The High West Yippee Ki-Yay Rye

750 ml grassroots movement survival tote

High-West-Yippee-Ki-Yay-RyeTasting notes:
The High West Yippee Ki-Yay noses of sweet ’n’ spicy grasses and buttered butterscotch, sautéed in butter ’n’ Scotch. Upon the communion of his nose with the glass, John erupted into song (from My Fair Lady), but as to be expected, garbled the words, “The grain on trains malts ungainly in Des Plaines.” Arise, Sir John, you’ve been dubbed ‘Poet Laureate of the Malt Cave, 2016,’ with all the rights and privileges pertaining thereto! Sorry, where was I? Bronze knobs from a knotty pinewood dresser laid gently on an entryway rug that was woven from cherry blossoms and alfalfa sprouts. Stephen found also family stickers on the back a minivan; in other words, he is smelling the daemons of his future life in the present. Sorry, where was I?

On the mouth, an intriguing blend of ipecac syrup and burdock root paste inject some welcome bitterness into the expected sweetness of the rye. Going further, that arabesque of ‘bitter’ is like…adding bitters to a drink. No, wait! That sounds silly! Rather, it’s like climbing the chocolate ladder from white to waxy milk to sour milk to Swiss milk to over-50% cacao to climbing Jacob’s ladder to heavenly bitterness. Chocolate without bitterness is simply a rich excuse for sugar-loading; with the bitter, it’s Theobroma, the food of the gods. This is a new twist on rye and rye-drinking.

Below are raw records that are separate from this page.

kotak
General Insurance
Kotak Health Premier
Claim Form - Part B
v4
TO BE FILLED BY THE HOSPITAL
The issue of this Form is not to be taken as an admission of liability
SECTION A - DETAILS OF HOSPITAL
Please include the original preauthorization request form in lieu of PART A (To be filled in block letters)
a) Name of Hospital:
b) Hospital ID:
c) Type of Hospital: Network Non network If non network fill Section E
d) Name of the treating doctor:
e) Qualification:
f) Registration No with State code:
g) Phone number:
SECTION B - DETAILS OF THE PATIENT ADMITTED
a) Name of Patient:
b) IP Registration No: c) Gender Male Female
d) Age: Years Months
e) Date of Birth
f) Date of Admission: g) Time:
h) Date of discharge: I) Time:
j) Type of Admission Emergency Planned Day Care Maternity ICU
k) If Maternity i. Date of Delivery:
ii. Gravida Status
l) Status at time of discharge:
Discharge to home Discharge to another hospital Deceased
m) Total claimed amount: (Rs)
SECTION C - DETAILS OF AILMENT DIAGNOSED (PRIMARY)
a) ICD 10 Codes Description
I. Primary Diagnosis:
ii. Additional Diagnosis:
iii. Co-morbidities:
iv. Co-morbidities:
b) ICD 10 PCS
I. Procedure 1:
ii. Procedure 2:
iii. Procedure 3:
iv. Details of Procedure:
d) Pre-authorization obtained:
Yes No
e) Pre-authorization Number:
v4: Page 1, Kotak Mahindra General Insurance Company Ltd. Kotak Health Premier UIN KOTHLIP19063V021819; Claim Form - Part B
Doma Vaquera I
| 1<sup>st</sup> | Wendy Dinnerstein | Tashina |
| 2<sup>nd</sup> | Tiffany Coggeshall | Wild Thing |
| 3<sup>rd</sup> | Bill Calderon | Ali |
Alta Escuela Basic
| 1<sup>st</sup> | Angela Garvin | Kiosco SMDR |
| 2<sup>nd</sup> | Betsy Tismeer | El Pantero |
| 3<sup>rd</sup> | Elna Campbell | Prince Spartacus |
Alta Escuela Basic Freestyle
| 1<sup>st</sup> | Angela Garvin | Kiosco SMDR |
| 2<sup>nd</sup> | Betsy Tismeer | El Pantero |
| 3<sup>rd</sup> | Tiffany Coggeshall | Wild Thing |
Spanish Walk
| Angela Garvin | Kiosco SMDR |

I typically think of rye as something to be slammed down on the bar by a fiery cowboy or mixed into a cocktail by a fiery-eyed but otherwise stoic, long-bearded, artisinally-sophisticated Brooklynite. Here, I’m sensing an evolutionary process that allows the drink to buffet me internally and externally, as if the vicissitudes of chewing leather to soften it allowed me to see it as divine über-Necco wafers (of the gods).

The finish evokes the act of masticating palm fronds for a battlefield poultice in the Civil War’s largely unknown, and heretofore unsung, Battle of the Lesser Antilles. There’s the continuation of the bitterness, which lasts as long as the woes of David Caruso’s post-NYPD Blue movie career. [Stephen: Is he selling reverse mortgages now?]  We also found an unused, raw hemp fishing net, much handled by urban-myth-believing teenagers.

 

Rating:
On the scale of political phenomena that force a re-evaluation of the status quo–
The High West Yippee Ki-Yay Rye is the grassroots movement–There’s grass, there’s roots, and most definitely a profound re-evaluation of the status quo of rye whiskey ensued.*
 
 
 
                                                                      –Bill
 
 
 
   * And yes, dear readers, I naturally considered rating it on the scale of Die Hard movies, or some such, but here at Malt Impostor Central ever do we take the path of greatest resistance.

 

–Our thanks to High West for the sample!